Assignment
Keep the pictures out, please, and set down every record exactly.

The data

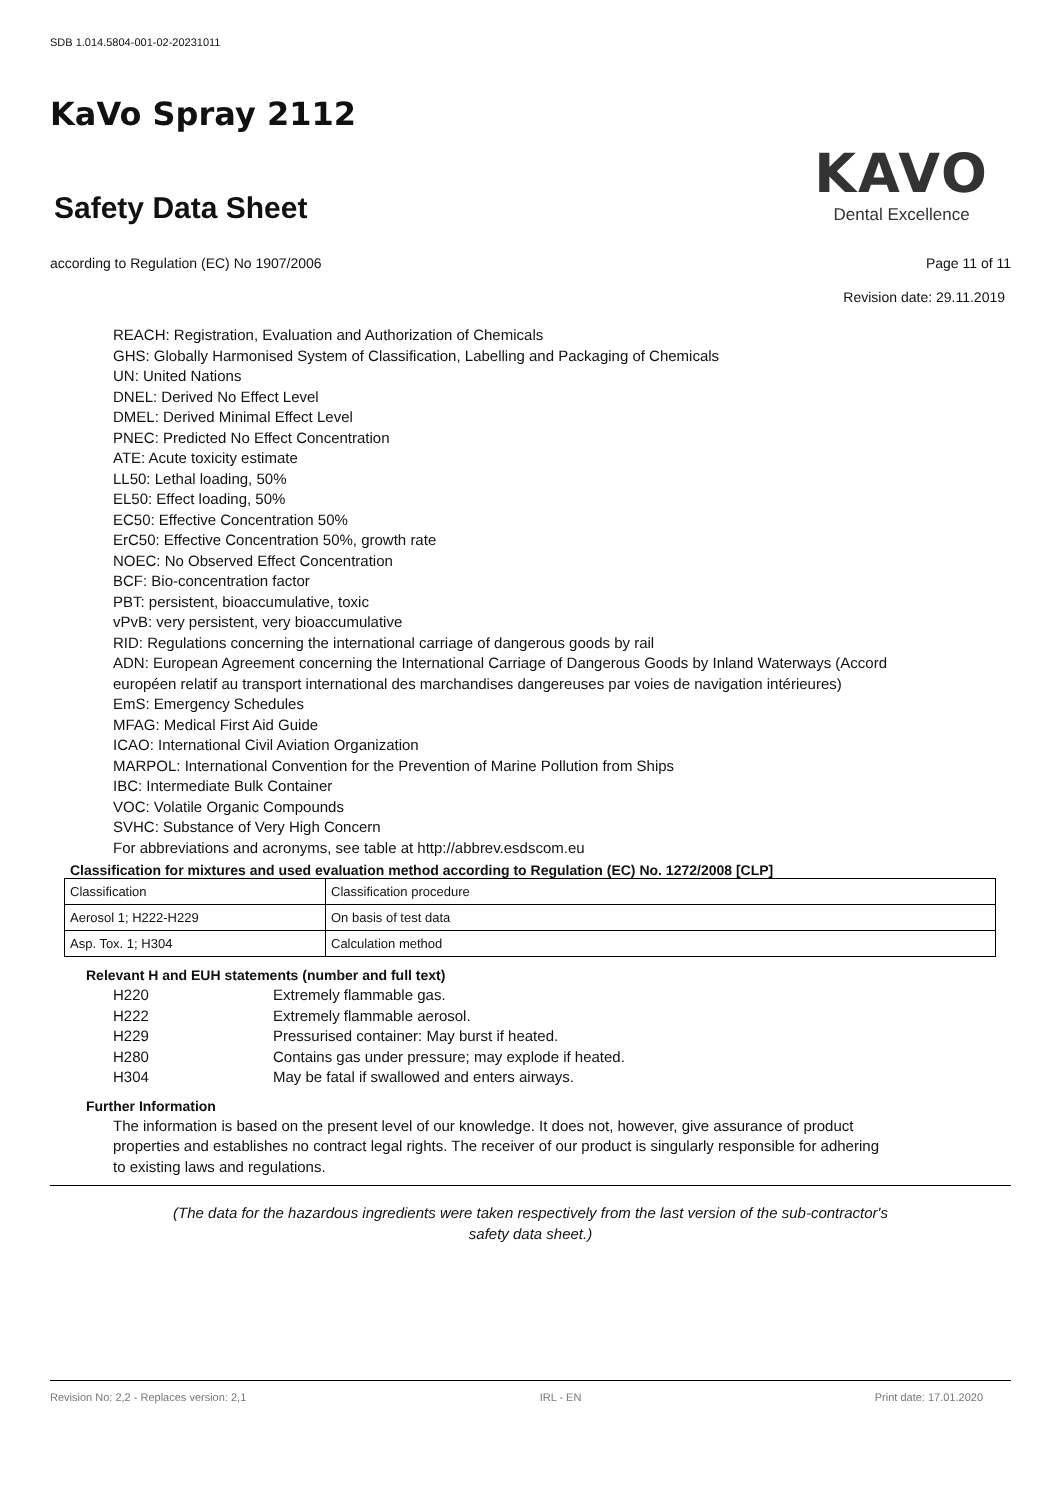SDB 1.014.5804-001-02-20231011
KaVo Spray 2112
Safety Data Sheet
KAVO
Dental Excellence
according to Regulation (EC) No 1907/2006 Page 11 of 11
Revision date: 29.11.2019
REACH: Registration, Evaluation and Authorization of Chemicals
GHS: Globally Harmonised System of Classification, Labelling and Packaging of Chemicals
UN: United Nations
DNEL: Derived No Effect Level
DMEL: Derived Minimal Effect Level
PNEC: Predicted No Effect Concentration
ATE: Acute toxicity estimate
LL50: Lethal loading, 50%
EL50: Effect loading, 50%
EC50: Effective Concentration 50%
ErC50: Effective Concentration 50%, growth rate
NOEC: No Observed Effect Concentration
BCF: Bio-concentration factor
PBT: persistent, bioaccumulative, toxic
vPvB: very persistent, very bioaccumulative
RID: Regulations concerning the international carriage of dangerous goods by rail
ADN: European Agreement concerning the International Carriage of Dangerous Goods by Inland Waterways (Accord européen relatif au transport international des marchandises dangereuses par voies de navigation intérieures)
EmS: Emergency Schedules
MFAG: Medical First Aid Guide
ICAO: International Civil Aviation Organization
MARPOL: International Convention for the Prevention of Marine Pollution from Ships
IBC: Intermediate Bulk Container
VOC: Volatile Organic Compounds
SVHC: Substance of Very High Concern
For abbreviations and acronyms, see table at http://abbrev.esdscom.eu
Classification for mixtures and used evaluation method according to Regulation (EC) No. 1272/2008 [CLP]
| Classification | Classification procedure |
| Aerosol 1; H222-H229 | On basis of test data |
| Asp. Tox. 1; H304 | Calculation method |
Relevant H and EUH statements (number and full text)
H220 Extremely flammable gas.
H222 Extremely flammable aerosol.
H229 Pressurised container: May burst if heated.
H280 Contains gas under pressure; may explode if heated.
H304 May be fatal if swallowed and enters airways.
Further Information
The information is based on the present level of our knowledge. It does not, however, give assurance of product properties and establishes no contract legal rights. The receiver of our product is singularly responsible for adhering to existing laws and regulations.
(The data for the hazardous ingredients were taken respectively from the last version of the sub-contractor's
safety data sheet.)
Revision No: 2,2 - Replaces version: 2,1 IRL - EN Print date: 17.01.2020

Answer to the problem
SDB 1.014.5804-001-02-20231011
KaVo Spray 2112
Safety Data Sheet
KAVO
Dental Excellence
according to Regulation (EC) No 1907/2006 Page 11 of 11
Revision date: 29.11.2019
REACH: Registration, Evaluation and Authorization of Chemicals
GHS: Globally Harmonised System of Classification, Labelling and Packaging of Chemicals
UN: United Nations
DNEL: Derived No Effect Level
DMEL: Derived Minimal Effect Level
PNEC: Predicted No Effect Concentration
ATE: Acute toxicity estimate
LL50: Lethal loading, 50%
EL50: Effect loading, 50%
EC50: Effective Concentration 50%
ErC50: Effective Concentration 50%, growth rate
NOEC: No Observed Effect Concentration
BCF: Bio-concentration factor
PBT: persistent, bioaccumulative, toxic
vPvB: very persistent, very bioaccumulative
RID: Regulations concerning the international carriage of dangerous goods by rail
ADN: European Agreement concerning the International Carriage of Dangerous Goods by Inland Waterways (Accord européen relatif au transport international des marchandises dangereuses par voies de navigation intérieures)
EmS: Emergency Schedules
MFAG: Medical First Aid Guide
ICAO: International Civil Aviation Organization
MARPOL: International Convention for the Prevention of Marine Pollution from Ships
IBC: Intermediate Bulk Container
VOC: Volatile Organic Compounds
SVHC: Substance of Very High Concern
For abbreviations and acronyms, see table at http://abbrev.esdscom.eu
Classification for mixtures and used evaluation method according to Regulation (EC) No. 1272/2008 [CLP]
| Classification | Classification procedure |
| Aerosol 1; H222-H229 | On basis of test data |
| Asp. Tox. 1; H304 | Calculation method |
Relevant H and EUH statements (number and full text)
H220 Extremely flammable gas.
H222 Extremely flammable aerosol.
H229 Pressurised container: May burst if heated.
H280 Contains gas under pressure; may explode if heated.
H304 May be fatal if swallowed and enters airways.
Further Information
The information is based on the present level of our knowledge. It does not, however, give assurance of product properties and establishes no contract legal rights. The receiver of our product is singularly responsible for adhering to existing laws and regulations.
(The data for the hazardous ingredients were taken respectively from the last version of the sub-contractor's
safety data sheet.)
Revision No: 2,2 - Replaces version: 2,1 IRL - EN Print date: 17.01.2020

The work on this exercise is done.